Il Portogallo ha una valutazione da parte delle agenzie di rating già sotto il livello di investment grade da parte di Fitch, Moody’s e S&P. A tenere il Paese attaccato al Quantitative Easing c’è solo la quarta sorella, la canadese DBRS. Ebbene, attualmente il suo giudizio si ferma a BBBL, il più basso possibile. La revisione è attesa a ottobre

Prospettive incerte

Il cambio di politica, per quanto porti dei benefici sulla domanda interna, arriva in un momento molto complicato per l’economia portoghese. La crisi dei Paesi emergenti, tra cui il Brasile, ha comportato un freno delle esportazioni, così come nuove preoccupazione sta dando la Brexit, dato che Portogallo e Regno Unito hanno antichi legami commerciali. Le previsioni sulla crescita sono state riviste al ribasso. La Banca del Portogallo a marzo ha ritoccato le stime per il 2016 dall’1,7 all’1,5 per cento. L’Ocse, a giugno, all’1,2 per cento, il Fondo Monetario Internazionale solo all’1 per cento e l’1,1% per il 2017 (contro l’1,7 previsto dalla Banca del Portogallo).

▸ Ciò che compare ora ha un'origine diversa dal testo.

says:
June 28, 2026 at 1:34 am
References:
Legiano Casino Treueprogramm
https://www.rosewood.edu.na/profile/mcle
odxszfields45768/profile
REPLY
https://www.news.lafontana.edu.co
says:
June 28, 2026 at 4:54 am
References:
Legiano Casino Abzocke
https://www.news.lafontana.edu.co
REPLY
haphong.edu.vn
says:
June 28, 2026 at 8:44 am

Pesa il rallentamento sia della domanda interna (la crescita è stata rivista per il 2016 dal 2,4 all’1,4%) sia quella esterna (dal +0,8% al +0,6%). C’è un problema di export. E poi c’è, soprattutto, un problema di banche. Il Portogallo ha una percentuale di crediti deteriorati (Npl) in relazione al totale dei crediti pari a quella delle banche italiane, 16 per cento. Poco prima dell’introduzione della normativa sul bail-in è riuscita a evitare che gli obbligazionisti del Novo Banco perdessero i loro investimenti. A differenza di quanto successe in Italia a novembre con le quattro popolari, a pagare per la risoluzione furono solo gli investitori istituzionali. Ora però c’è un problema ancora più grande, chiamato Caixa Geral, la seconda maggiore banca portoghese. Secondo il report di Barclays, la banca ha bisogno di una ricapitalizzazione da 5 miliardi di euro e l’intero comparto bancario lusitano 7,5 miliardi di euro. Non poco, in un Paese che ha il Pil pari a un decimo di quello italiano. Come l’Italia, il Portogallo sta cercando una interpretazione della direttiva sul bail-in (articolo 32) per far entrare lo Stato nei capitali delle banche senza che il primo 8% degli attivi (corrispondente alla quasi totalità degli strumenti ibridi e delle obbligazioni subordinate) sia coperto da azionisti, obbligazionisti e correntisti oltre i 100mila euro.

Chiarissimo, da parte del Fmi, è stato il richiamo, alla fine di giugno, a fare ulteriori riforme per migliorare le prospettive di crescita nel medio termine, assieme a passi addizionali per rafforzare i bilanci delle banche. «Queste misure – si legge – si hanno bisogno di essere supportate da un duraturo consolidamento fiscale per ridurre la vulnerabilità dall’alto debito pubblico e per aiutare la resilienza dell’economia agli shock».

Questa incertezza sta creando molto nervosismo tra gli investitori. Anche perché il Portogallo ha una valutazione da parte delle agenzie di rating già sotto il livello di investment grade da parte di Fitch, Moody’s e S&P. A tenere il Paese attaccato al Quantitative Easing c’è solo la quarta sorella, la canadese DBRS. Ebbene, attualmente il suo giudizio si ferma a BBBL, il più basso possibile. La revisione è attesa a ottobre. Per questo, nonostante la gioia per gli Europei di calcio e il sollievo per la probabile mancata multa dell’Ecofin, il governo di Lisbona dovrebbe ora convincere soprattutto le agenzie di rating sulla solidità delle prospettive di crescita del Paese.